El legislador perredista urgió una reforma política integral con carácter metropolitano, con el fin de homologar diversas normas, sobre todo de tipo penal, ya que una entidad una acción podría ser catalogada como una falta administrativa y en otra será un delito, o variará el tipo de penalidad, lo que a su opinión, hace imposible un combate integral a la delincuencia.

En tanto, el abogado Alberto Woolrich coincide en que esta reforma es indispensable; sin embargo, advierte que si no se crea una constitución local propia esa reforma va a ser inaceptable. Ojalá se concrete y no se quede como una promesa de campaña .

Para la exasambleísta y exdelegada en Miguel Hidalgo, Margarita González, quien escribió el libro Distrito Federal, una reforma inconclusa, comenta que ha habido avances, ya que a partir del 2000 los capitalinos eligieron por primera vez a los jefes delegacionales y diputados locales, aunque -aclaró- se requiere un nuevo régimen jurídico y armónico con el resto de la República, con una capitalidad más funcional y ciudadanos con derechos plenos en todos los ámbitos. El acceso a mayores recursos y a todos los fondos federales, así como decidir en cuanto a su deuda.

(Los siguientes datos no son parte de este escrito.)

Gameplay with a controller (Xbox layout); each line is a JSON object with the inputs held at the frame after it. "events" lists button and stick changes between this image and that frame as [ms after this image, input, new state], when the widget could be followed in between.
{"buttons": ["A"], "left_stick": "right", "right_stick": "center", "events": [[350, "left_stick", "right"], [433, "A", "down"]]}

En tanto, el secretario de la Comisión del Distrito Federal en la Cámara de Diputados, Fernando Rodríguez Doval, advierte que el PAN sólo apoyará aquella propuesta que contenga un fortalecimiento a las delegaciones y modifique la integración y facultades de la Asamblea Legislativa.

Las delegaciones también requieren de mayor autonomía financiera y presupuestal, más atribuciones y capacidades legales, y de tener en su interior órganos de representación de todos los partidos políticos, como ocurre en los municipios con los cabildos, y es lo que estaremos reiterando desde Acción Nacional , explica el legislador.

Respecto de la Asamblea, manifiesta que debe ser reconocida como un Congreso local para que pueda participar en los procesos de reforma a la Constitución Política.

Esta reforma política tendrá que ser consecuencia de un amplio ejercicio de consenso entre todos los actores políticos, sociales y económicos de la ciudad de México. Esta ciudad no está escriturada a nombre de ningún partido político, sino que se caracteriza por su pluralidad y Acción Nacional no apoyará ninguna propuesta que no contenga lo anterior , sentenció.